Systems: Take a look at Lichtenberg II and CLAIX-2018

A cooperation of TU Darmstadt
and RWTH Aachen University

Lichtenberg II at
TU Darmstadt.

Systems ―

Lichtenberg II at TU Darmstadt

With over 56,000 cores in total, over 257 TB main memory, the first phase of TU Darmstadt‘s system Lichtenberg II has a performance peak of over 3.148 PFLOPS. In June 2020, the cluster was placed at #92 on the list of the world’s fastest HPC systems (TOP500), making it the fastest university cluster in Germany at that time.

Moreover, on the Green500 list of the most energy-efficient systems, it was ranked to be the most energy-efficient German university cluster at #48. The operational concept utilizes direct hot-water cooling and the reuse of waste heat during the heating period.

See: EnEff:Stadt Campus Lichtwiese.

Lichtenberg II has an MPI section with dual-socket nodes, an MEM section with big-memory nodes in excess of 1 TB of memory, an ACC section with powerful accelerator nodes hosting at least two accelerators, and a test section. An additional ACC section containing Nvidia „DGX A100“ nodes to support modern research in Artificial Intelligence is currently in preparation. The whole cluster is equipped with measurement equipment for improving energy efficiency of HPC applications.

The storage and compute systems are procured separately to ensure the best possible continuous storage service. As a first step, a Spectrum Scale system (formerly known as GPFS) with 3 PB of space was procured in 2018.

Phase P1 of Lichtenberg II
The current first compute phase P1 of Lichtenberg II consists of 586 compute nodes with two Intel Cascade-Lake AP (96 cores SMP) processors and 384 GB main memory each, two big-memory nodes equipped with 1.5 TB main memory each, and 8 accelerator nodes with 2x Nvidia „V100“ GPUs each. All nodes and the file systems are interconnected via EDR and HDR100 Infiniband.
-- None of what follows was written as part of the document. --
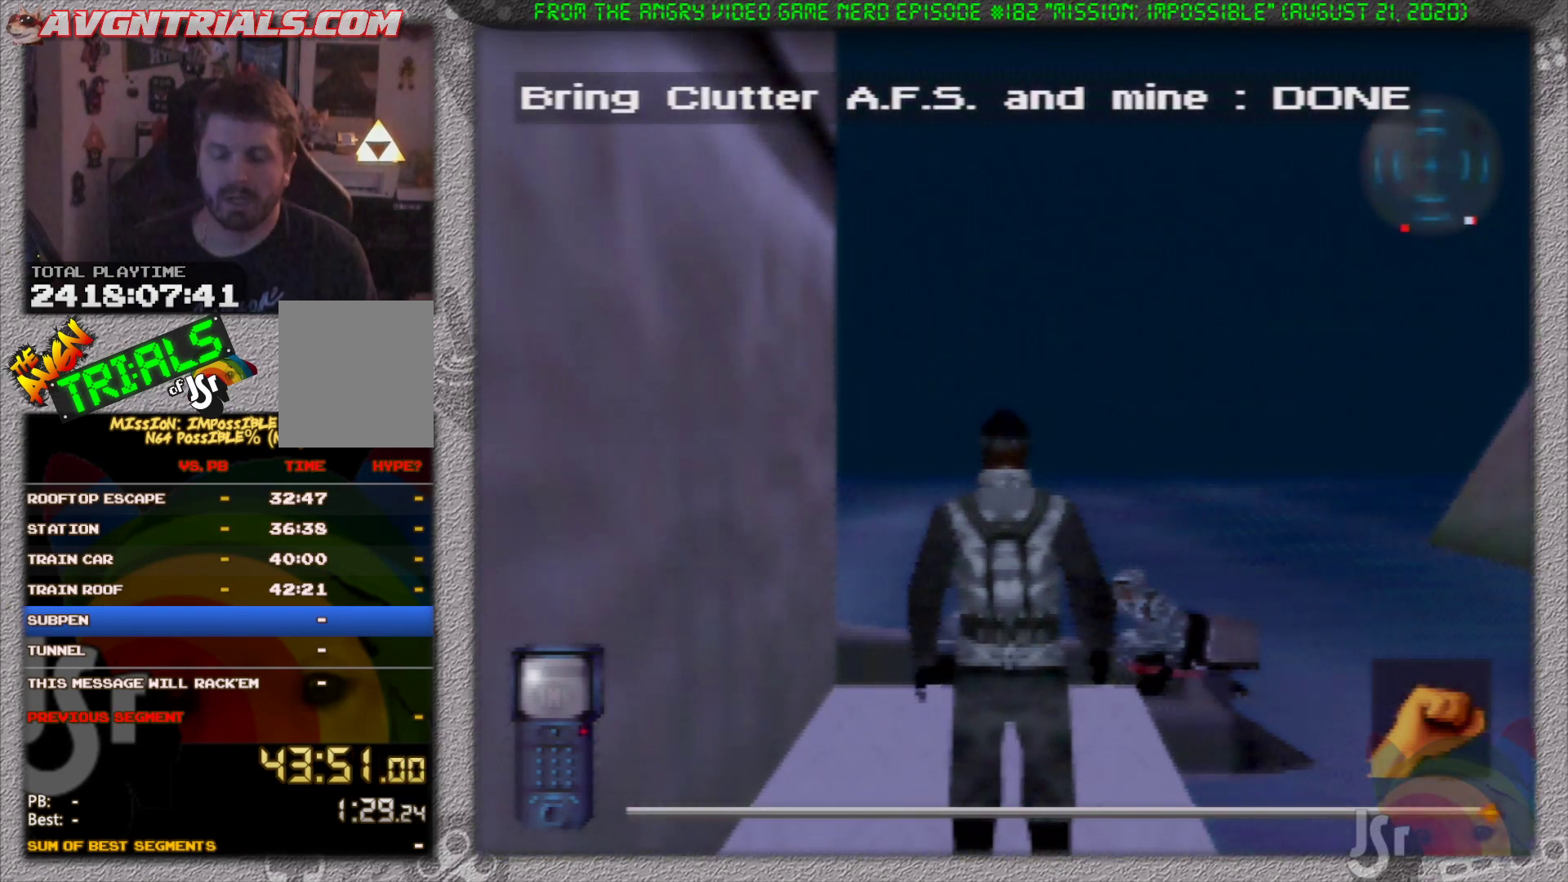
{"dt_ms": 500, "buttons": [], "left_stick": "left", "events": []}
The Lichtenberg installations reflect the multi-use concept of TU Darmstadt, which aims to procure each phase as homogeneously as possible, e.g. with comparable CPU, memory and network architectures, also for special purpose nodes. The goal is to reduce the hardware peculiarities a user has to keep track of, thus bringing down the number of mistakes at the batch level.

Special purpose sections can be used for standard workloads when momentarily underutilized. Beyond convenience and flexibility, this principle provides economic savings with respect to rack space, reduced idle time, and system administration.

Aachen University.

Systems ―

CLAIX at RWTH Aachen University

The high-performance computing system CLAIX – Cluster Aix-la-Chapelle – at RWTH Aachen University is operated by the IT Center and currently consists of three parts: the Tier-2 part from the procurement phases 2016 and 2018 and the Tier-3 part from the procurement phase 2018.

The Tier-3 part consists of over 220 compute nodes with identical configuration (6 of those with GPUs) and are fully integrated into the overall cluster. CLAIX-2018 started test operation in November 2018 and since January 2019 the system has been available without restriction for use by computing time projects.